** Opening PAGE EXCERPT block **

# Whisper

> Whisper is a model for speech transcription and translation.


## Overview

- **Endpoint**: `https://fal.run/fal-ai/whisper`
- **Model ID**: `fal-ai/whisper`
- **Category**: speech-to-text
- **Kind**: inference
**Tags**: transcription, translation, speech



## Pricing

- **Price**: $0 per compute seconds

For more details, see [fal.ai pricing](https://fal.ai/pricing).

## API Information

This model can be used via our HTTP API or more conveniently via our client libraries.
See the input and output schema below, as well as the usage examples.


### Input Schema

The API accepts the following input parameters:


- **`audio_url`** (`string`, _required_):
  URL of the audio file to transcribe. Supported formats: mp3, mp4, mpeg, mpga, m4a, wav or webm.
  - Examples: "https://storage.googleapis.com/falserverless/model_tests/whisper/dinner_conversation.mp3"

- **`task`** (`TaskEnum`, _optional_):
  Task to perform on the audio file. Either transcribe or translate. Default value: `"transcribe"`
  - Default: `"transcribe"`
  - Options: `"transcribe"`, `"translate"`

- **`language`** (`Enum`, _optional_):
  Language of the audio file. If set to null, the language will be
  automatically detected. Defaults to null.

** Closing PAGE EXCERPT block **
** Opening AVAILABLE DATA block **

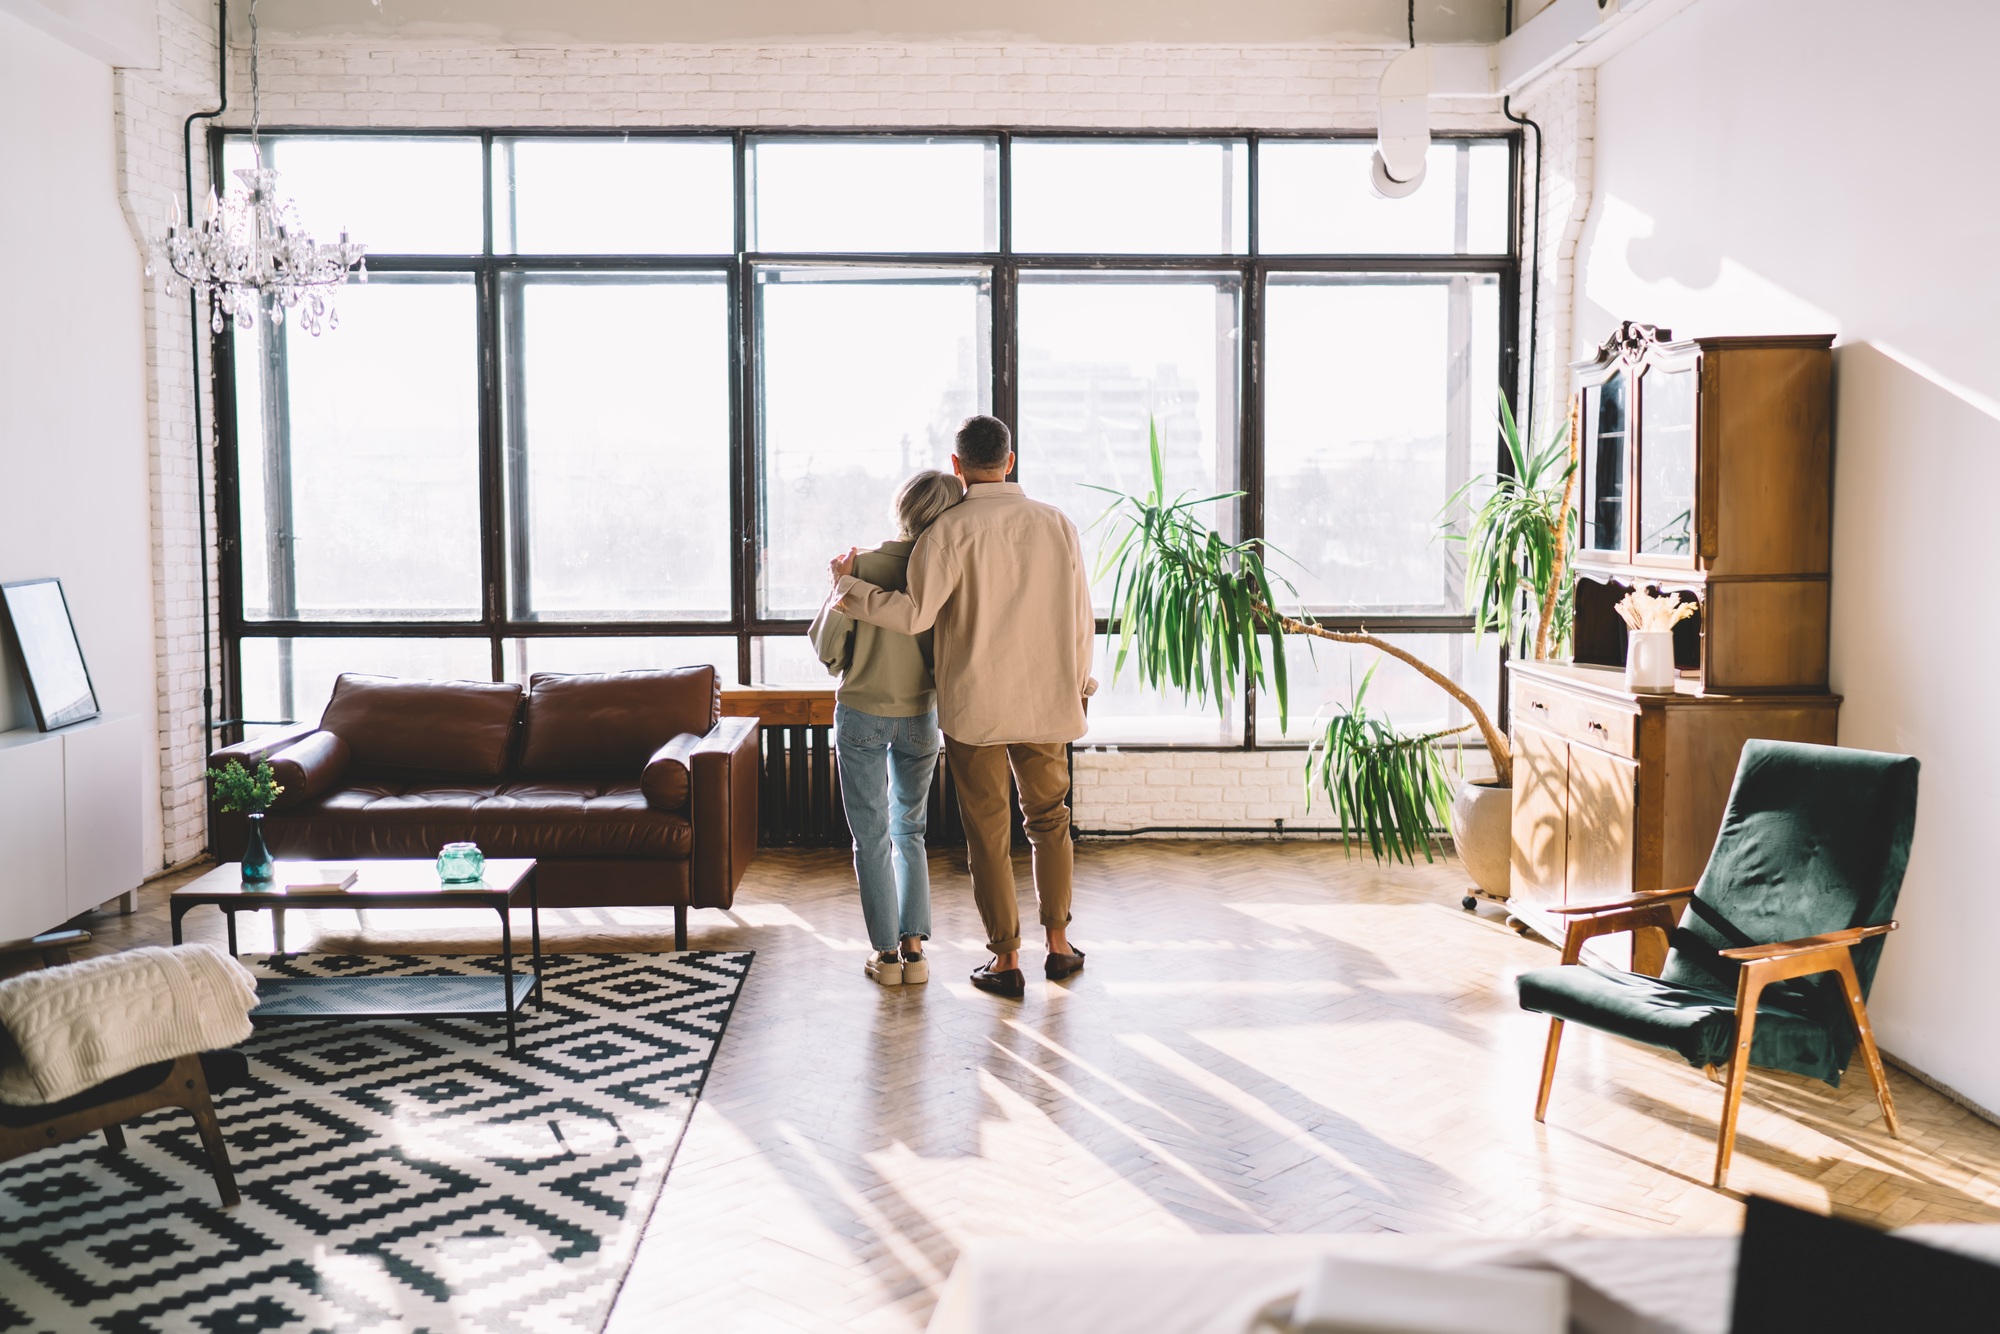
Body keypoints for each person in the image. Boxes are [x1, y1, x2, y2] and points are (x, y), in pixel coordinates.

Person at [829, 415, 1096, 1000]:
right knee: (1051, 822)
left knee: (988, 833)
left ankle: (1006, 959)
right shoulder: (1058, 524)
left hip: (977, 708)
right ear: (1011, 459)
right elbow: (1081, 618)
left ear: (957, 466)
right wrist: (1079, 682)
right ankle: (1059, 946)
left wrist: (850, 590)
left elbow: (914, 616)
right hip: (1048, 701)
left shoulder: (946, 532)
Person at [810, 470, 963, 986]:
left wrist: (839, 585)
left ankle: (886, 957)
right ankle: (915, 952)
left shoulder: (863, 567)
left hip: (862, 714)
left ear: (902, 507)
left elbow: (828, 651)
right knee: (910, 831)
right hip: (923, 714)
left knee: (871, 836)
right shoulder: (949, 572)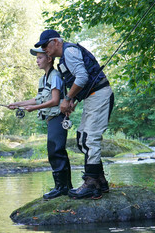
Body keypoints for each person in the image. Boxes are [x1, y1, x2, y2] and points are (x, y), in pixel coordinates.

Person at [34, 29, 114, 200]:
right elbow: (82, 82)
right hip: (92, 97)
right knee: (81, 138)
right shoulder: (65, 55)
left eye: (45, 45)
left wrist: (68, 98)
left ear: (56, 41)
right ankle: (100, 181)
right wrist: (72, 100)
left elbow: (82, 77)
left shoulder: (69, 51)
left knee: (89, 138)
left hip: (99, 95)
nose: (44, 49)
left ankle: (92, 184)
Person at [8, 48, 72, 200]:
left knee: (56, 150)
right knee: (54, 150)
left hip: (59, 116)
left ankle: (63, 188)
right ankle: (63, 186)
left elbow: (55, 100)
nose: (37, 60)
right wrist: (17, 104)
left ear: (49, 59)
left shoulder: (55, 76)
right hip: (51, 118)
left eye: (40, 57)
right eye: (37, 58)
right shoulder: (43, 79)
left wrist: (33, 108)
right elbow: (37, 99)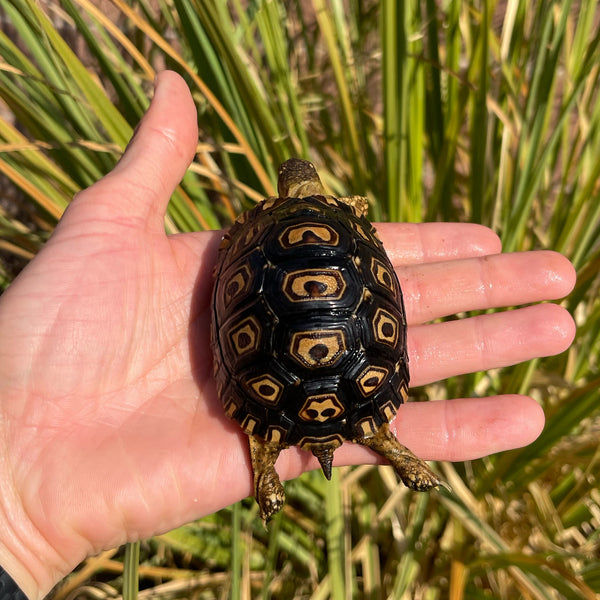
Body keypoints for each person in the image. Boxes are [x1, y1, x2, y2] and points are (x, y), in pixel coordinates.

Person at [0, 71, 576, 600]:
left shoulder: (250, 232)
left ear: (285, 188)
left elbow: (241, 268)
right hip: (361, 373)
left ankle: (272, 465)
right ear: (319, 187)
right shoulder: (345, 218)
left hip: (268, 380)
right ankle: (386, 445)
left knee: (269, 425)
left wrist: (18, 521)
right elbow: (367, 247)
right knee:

** Closing AVAILABLE DATA block **

■ **WHAT TO WORK ON**: According to the Whisper page above, what happens when the language parameter is set to null?

■ **FINISHED EXERCISE**: The language of the audio file is detected automatically.